10 Steps To Reduce Hot Flashes Naturally

Hot flashes are among the most common symptoms women experience during the menopause transition and almost all women have hot flashes at some time in their lives. The severity of hot flashes varies and can have an impact on sleep, mood, sexuality, and overall quality of life.

In a recent NIH study, hypnotic relaxation therapy was shown to reduce hot flashes by 80%. Hypnotic relaxation involves a state of deep relaxation and the use of mental imagery to reduce hot flashes and actually bring feelings of coolness.

Here are the 10 steps to successful practice of hypnotic relaxation to reduce hot flashes:

1. Find a quiet place to practice hypnotic relaxation where you won't be interrupted.

You can either lay down in bed or sit in a recliner with good support for your head, neck, and shoulders. So that you're aware of your feelings, it can be helpful to rate your level of relaxation on a 0-10 scale. (For this exercise, 0=not relaxed and 10=completely relaxed.)

2. Focus your attention on a spot on the wall or ceiling.

As you concentrate, begin to allow your body to relax. Concentrate intently on the spot on the wall, so that other things begin to fade into the background.

3. As your eyes close, increase awareness of internal feelings.

Now, take a deep breath of air and as you breathe out, let your eyelids close. Notice the feelings of breathing in and out. With each breath, begin to think the word relax silently to yourself.
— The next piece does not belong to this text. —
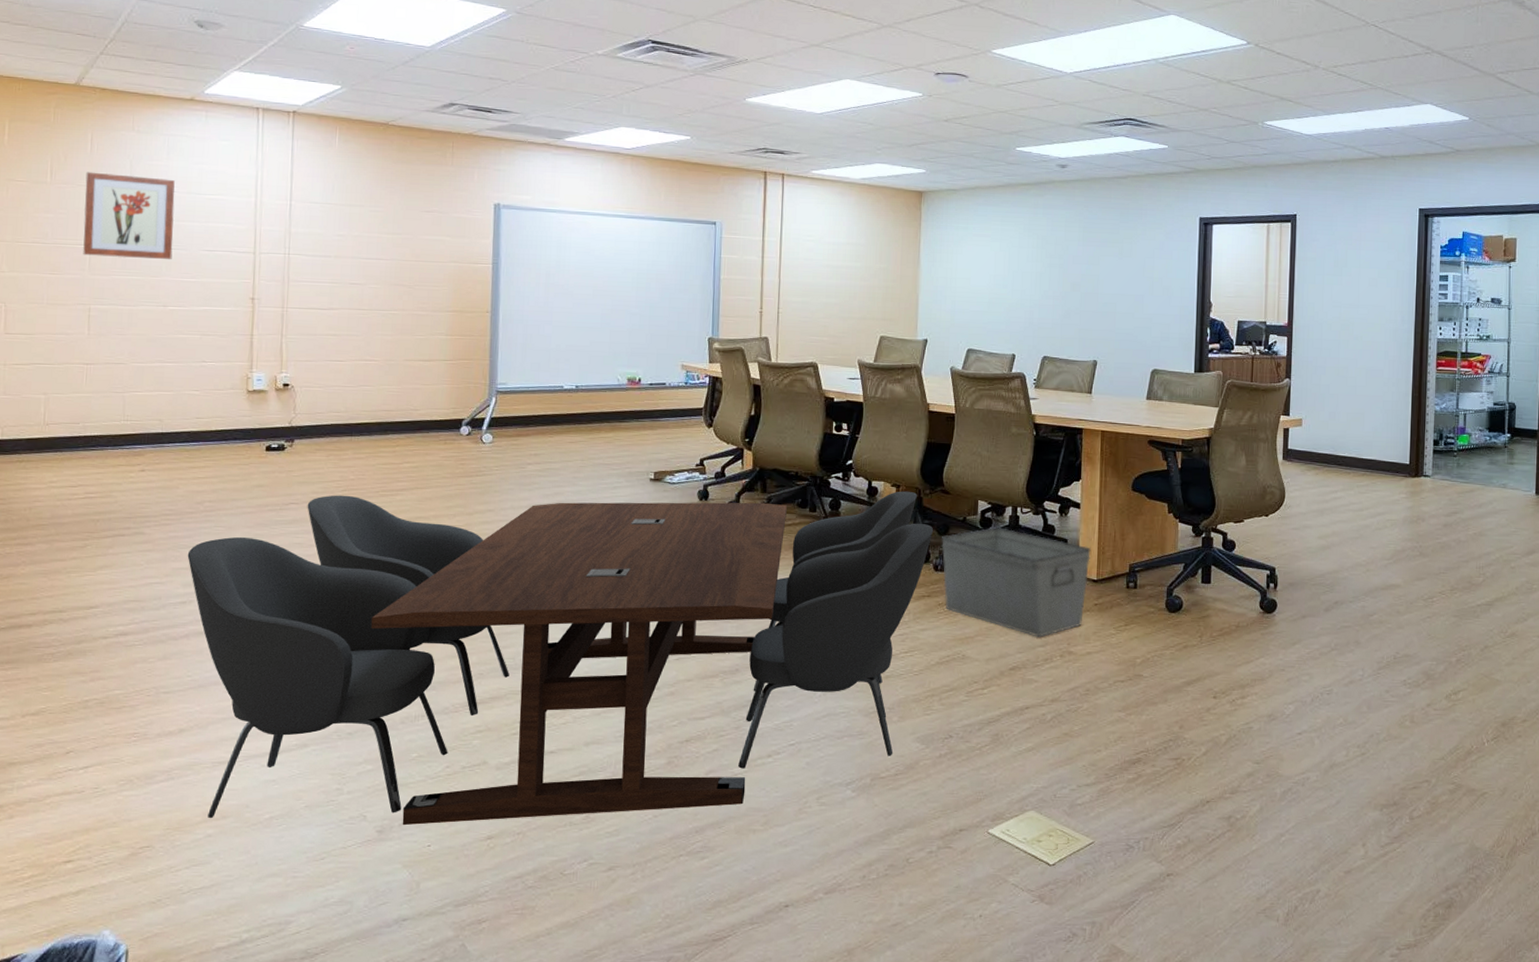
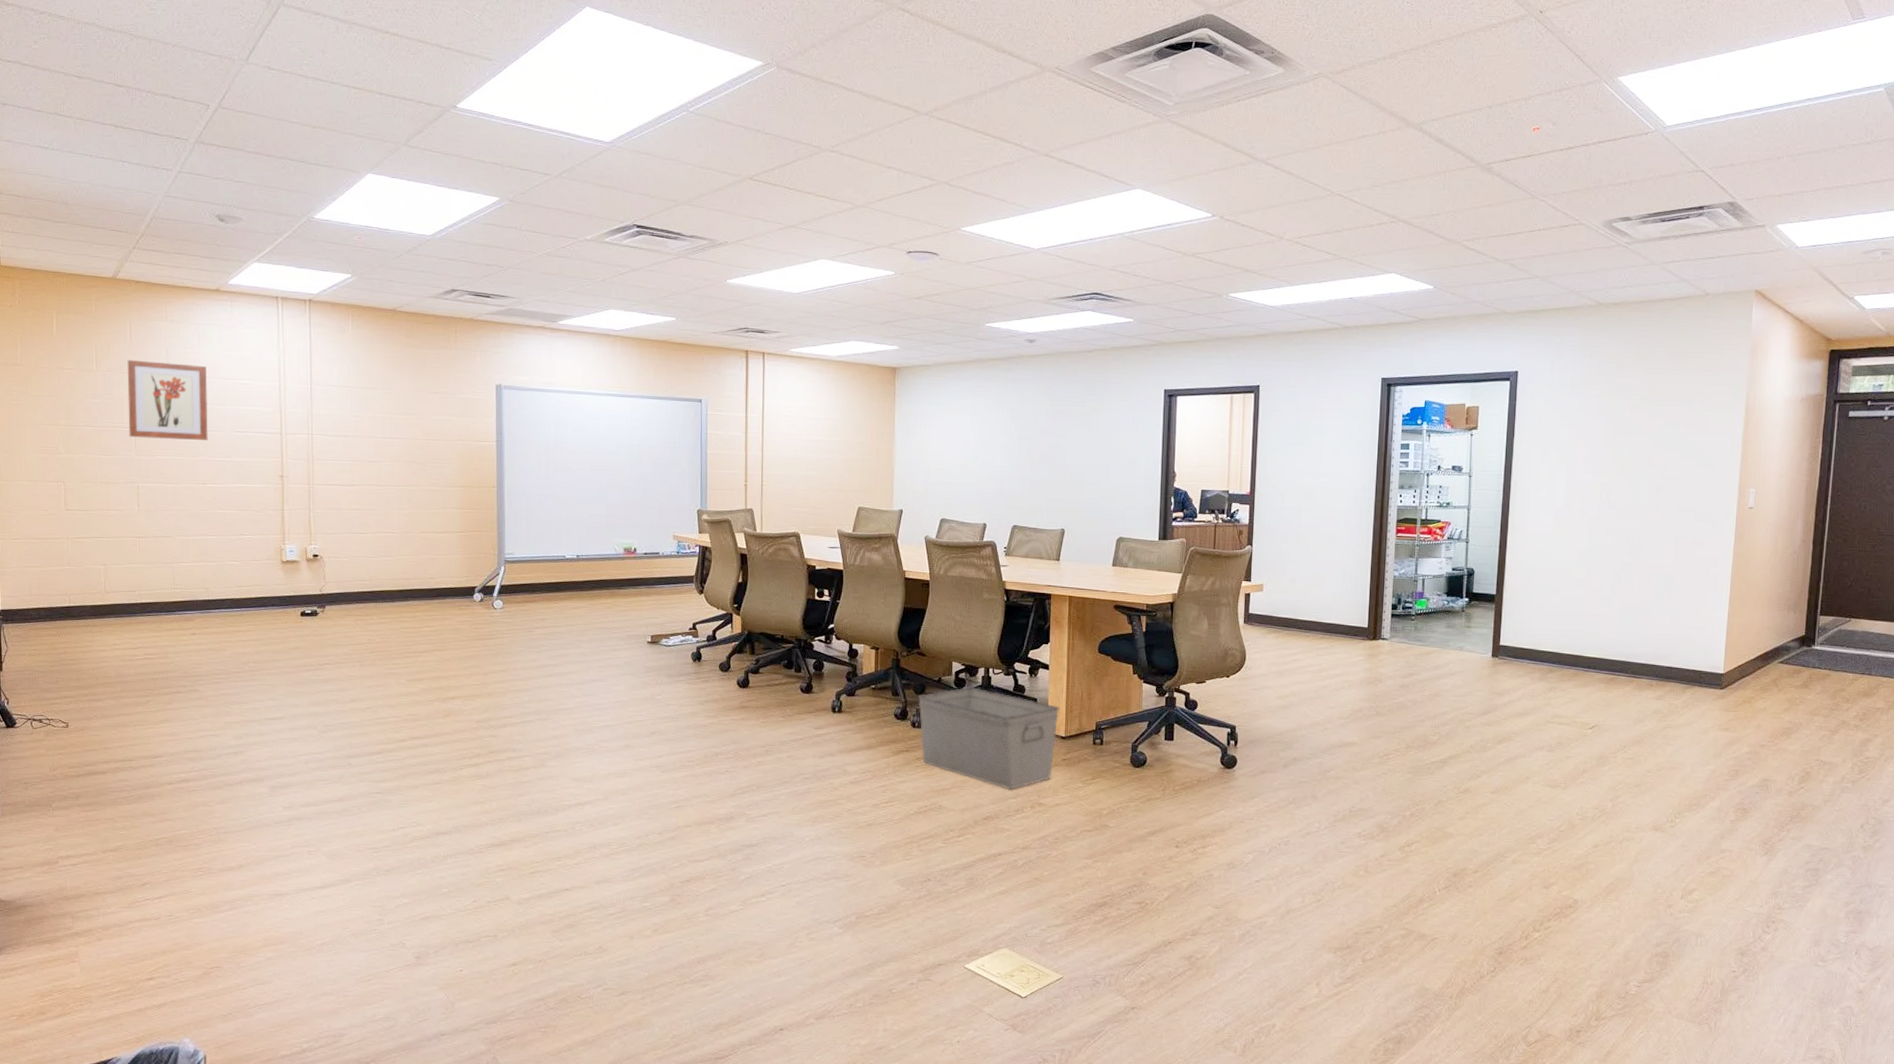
dining table: present [187,491,933,825] -> none [237,653,910,952]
4. Imagine a “wave of relaxation” spreading from the top of your head to your feet.

You may want to count the numbers from 10 to 1 and with each number, drift deeper and deeper relaxed.

5. Allow yourself to feel emotionally calm and peaceful.

This can be achieved by letting go of any worries or concerns and becoming more aware of calm and peaceful feelings within yourself.

6. Reduce critical and judgmental thinking.

A hypnotic state is characterized by being open to positive suggestions and a non-judgmental attitude. This will help you to experience mental imagery more vividly.

7. Experience “safe-place” mental imagery.

Now, imagine being in a place where you feel safe and deeply relaxed. This could be at a beach or walking through the mountains.

8. Create mental imagery for “coolness.”

This could include such things as imagining a cool breeze, snow around you, or standing under a waterfall.

9. Give yourself post-hypnotic suggestions.

Suggest that you will continue to feel calm and relaxed every day and that hot flashes will become less frequent and less severe.

10. Gently return to conscious alertness.

Now, think the numbers 1 to 4 to yourself and gently return to conscious alertness as your eyelids open. Make sure you're fully alert and rate your level of relaxation again. (As a reminder, 0=not relaxed at all and 10=completely relaxed.)

You may be surprised at how deeply relaxed you have become!